Redirect /file/ to /file (strip trailing slash)

If I have a page at example.com/about.html I would like to also make it accessible as example.com/about/ but with a redirect (because in the past, it may have used a slash, so there could still be people linking to the version with the trailing slash).

What I have so far is:

@trailing_slash {
    path_regexp dir (.+)/$
    not file {path}/index.html
}
redir @trailing_slash {http.regexp.dir.1}?{query}

Here we check if we have a trailing slash, and furthermore, we check that there is not an index.html file in the directory: I do not like this check, because this check must mirror any other configuration about index pages, e.g. there could be an index.php, index.rss, or similar.

What I really want is to check that {path} is a non-existing directory. But it seems like the file matcher is specifically checking that {path} exists and is a file.

Any suggestions?

Secondly, any non-existing path with a trailing slash will be matched and redirected, so example.com/non-existing/ will produce a redirect to example.com/non-existing (which will then return 404).

What I would like to do is include a check for the file we redirect to, for example something like this:

@trailing_slash {
    path_regexp dir (.+)/$
    file {http.regexp.dir.1}.html # <-- Does not work!
}
redir @trailing_slash {http.regexp.dir.1}?{query}

This uses the capture from the path_regexp matcher to strip the trailing path component from {path}, but it appears that these captures can only be accessed from the directive that uses the matcher.

Is there any way to do a file test on the “parent” of {path}? Or another way to achieve the redirect?

Hello @duff. Using the redir with a handle or handle_path should achieve what you want.

Also take a look at

If I understand you right you would need something like this

domain.com {
        root * /path/to/site
        file_server {
              index index.html                
         }
         redir /about/ /about.html
         handle_path /about/ {
                 root * /path/to/site
                 file_server {
                   index about.html
                 }
        }
}

That should allow you to access about.html via domain.com/about.html and also domain.com/about/.

Not sure if it’s the most efficient way but it works. Caddy should spit a 404 back at you if you try to navigate to a non-existent site.

The handle_path directive is for Caddy v2.1 only. If you haven’t upgraded then you would need to use handle and use the uri directive linked above to strip the prefix.

I hope that helps.

1 Like

Thanks, but no, I wanted a general rule that redirects any non-existing path with a trailing slash to the path without the slash, assuming that there exist a html file at that location.
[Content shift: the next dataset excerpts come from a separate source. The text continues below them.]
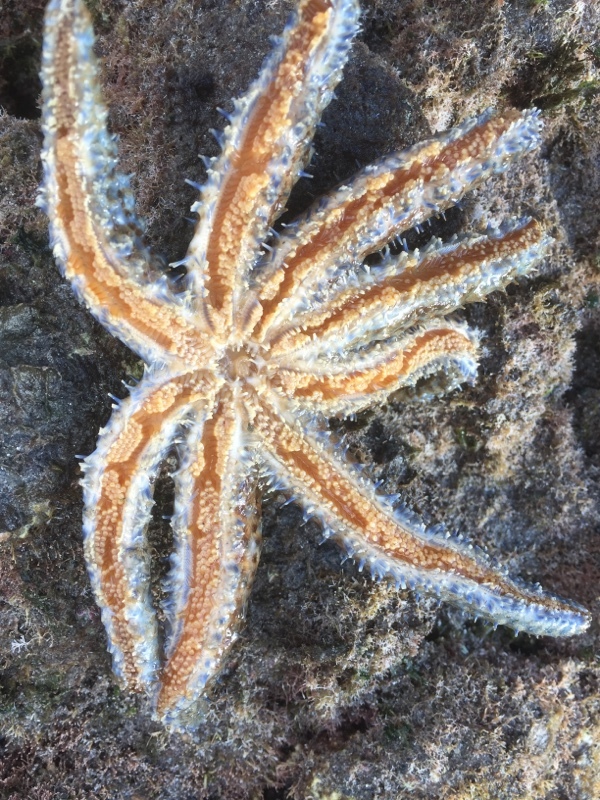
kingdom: Animalia
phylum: Echinodermata
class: Asteroidea
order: Forcipulatida
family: Asteriidae
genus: Coscinasterias
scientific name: Coscinasterias tenuispina
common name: Blue spiny starfish
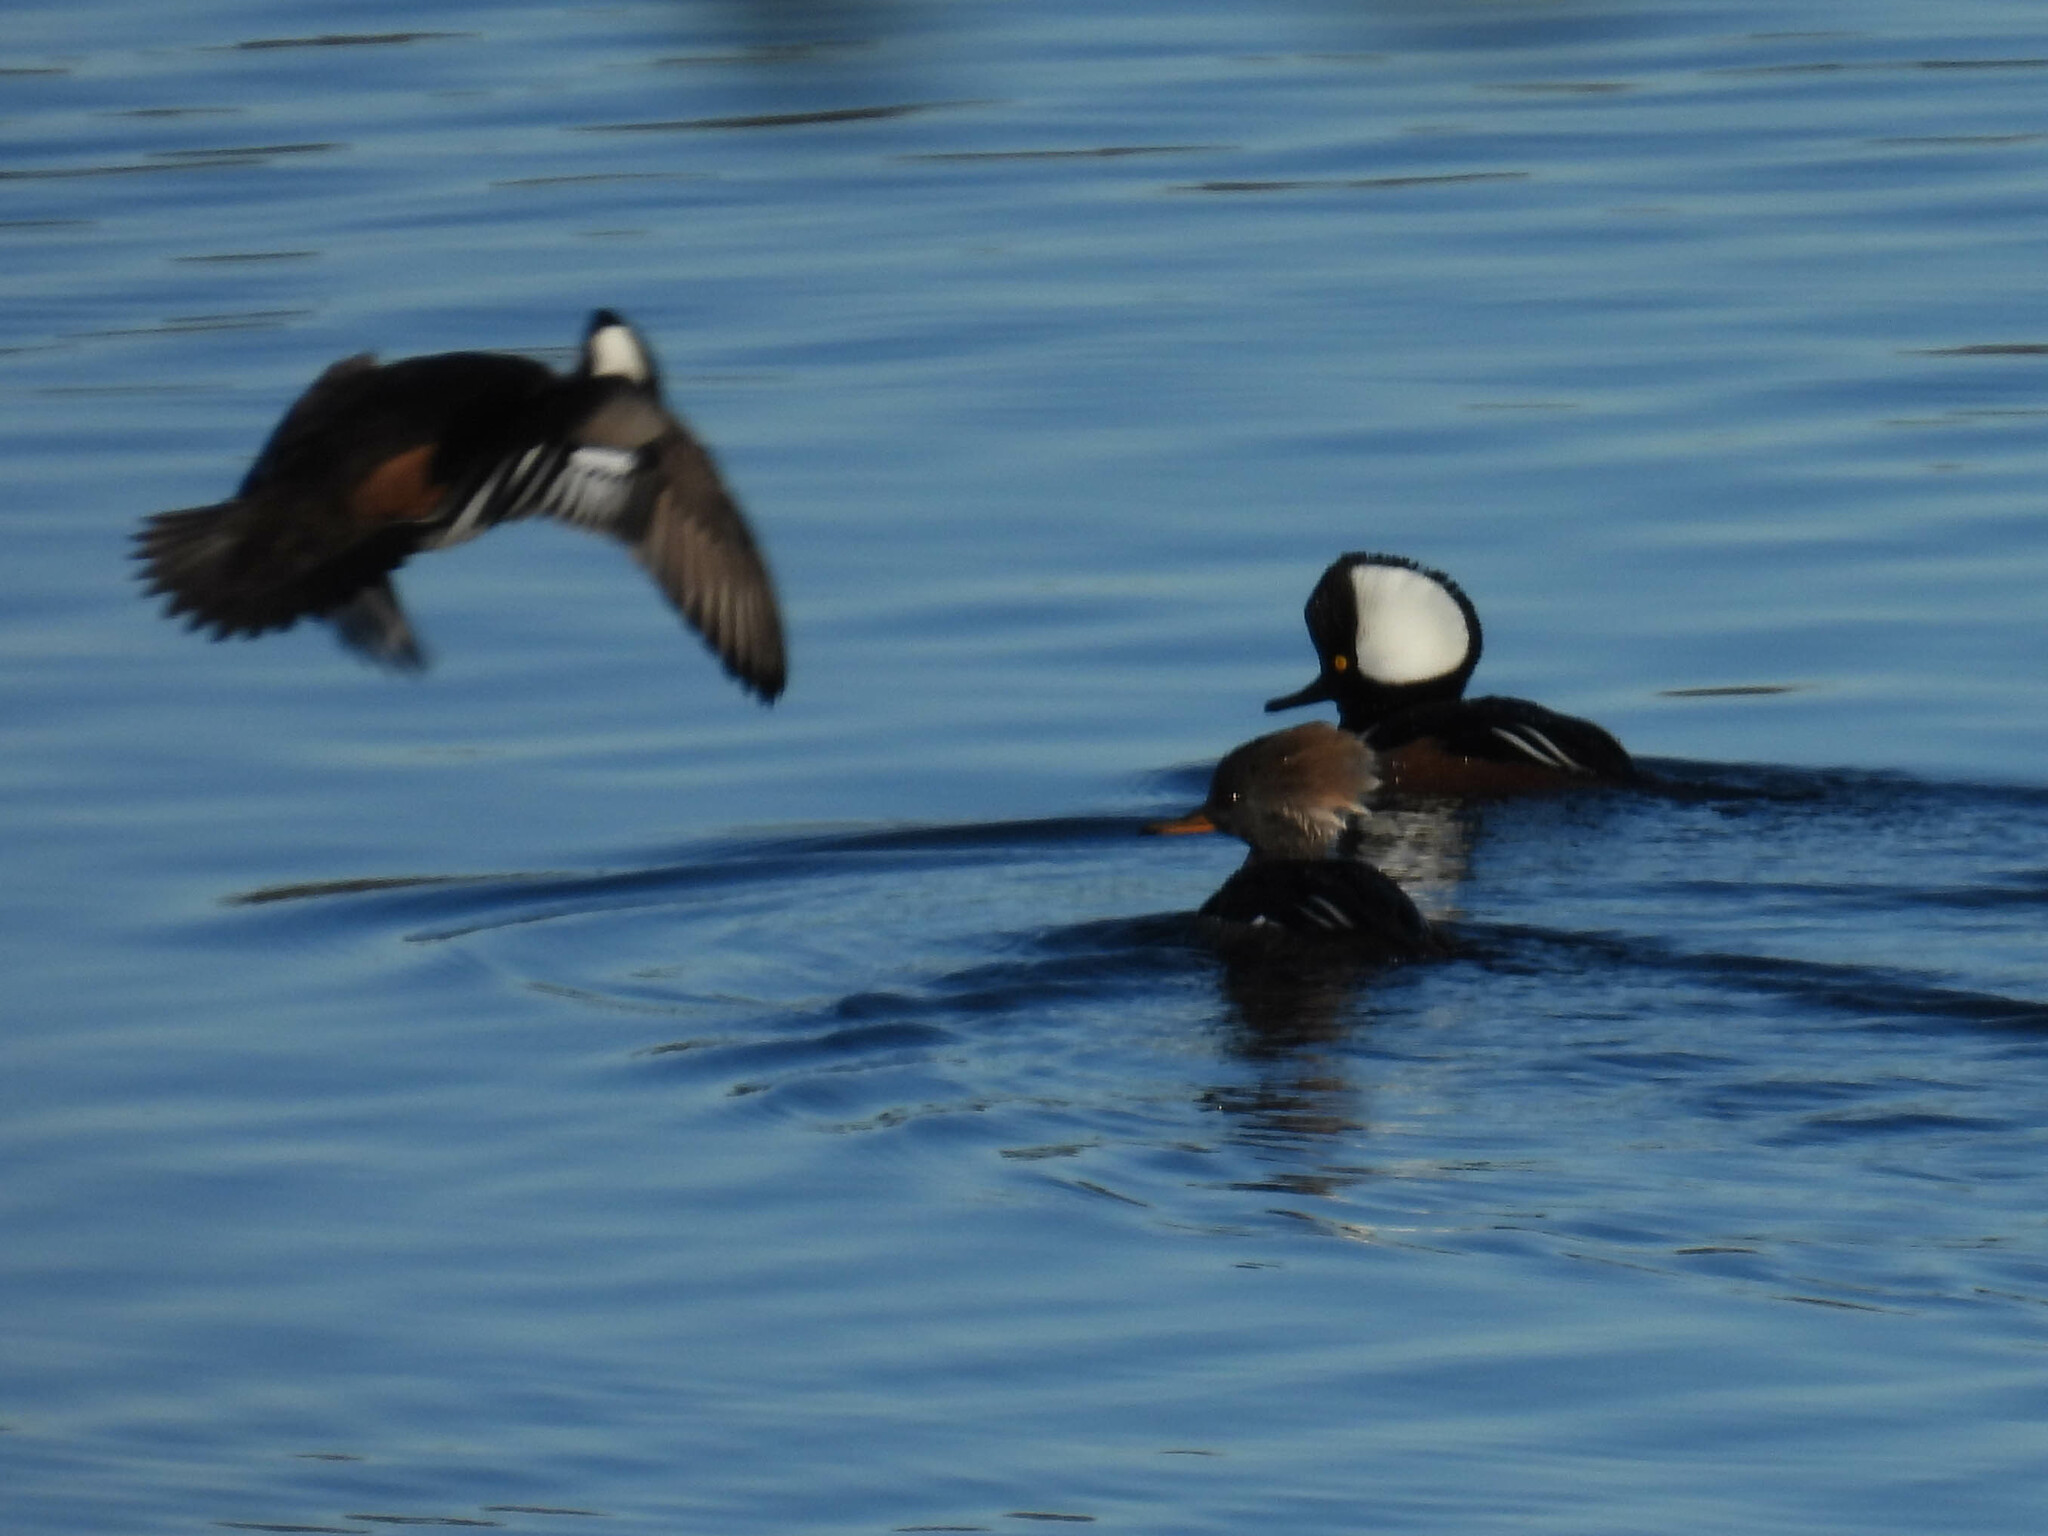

If you look at what I posted, I already managed to create the redirect for all non-existing paths, but it would redirect even if there wasn’t an html file where it redirected to, which is what I wanted to improve (to immediately return 404, instead of 308 followed by 404).

ok gotcha. Misunderstood the question.

Unfortunately, the order in which matchers are executed is not guaranteed, so you can’t use the result of a regexp in another matcher in the same block. What you can do instead though is chain them using handle. Something like this:

@pathWithSlash path_regexp dir (.+)/$
handle @pathWithSlash {
	@htmlFileExists file {re.dir.1}.html
	redir @htmlFileExists {re.dir.1}?{query}
}

As for your first question, I don’t think there’s any way to check for the existence of directories yet. What you could do is check for all the possible index files that could be served, like:

not file {path}/index.html {path}/index.php {path}/index.rss

This topic was automatically closed after 30 days. New replies are no longer allowed.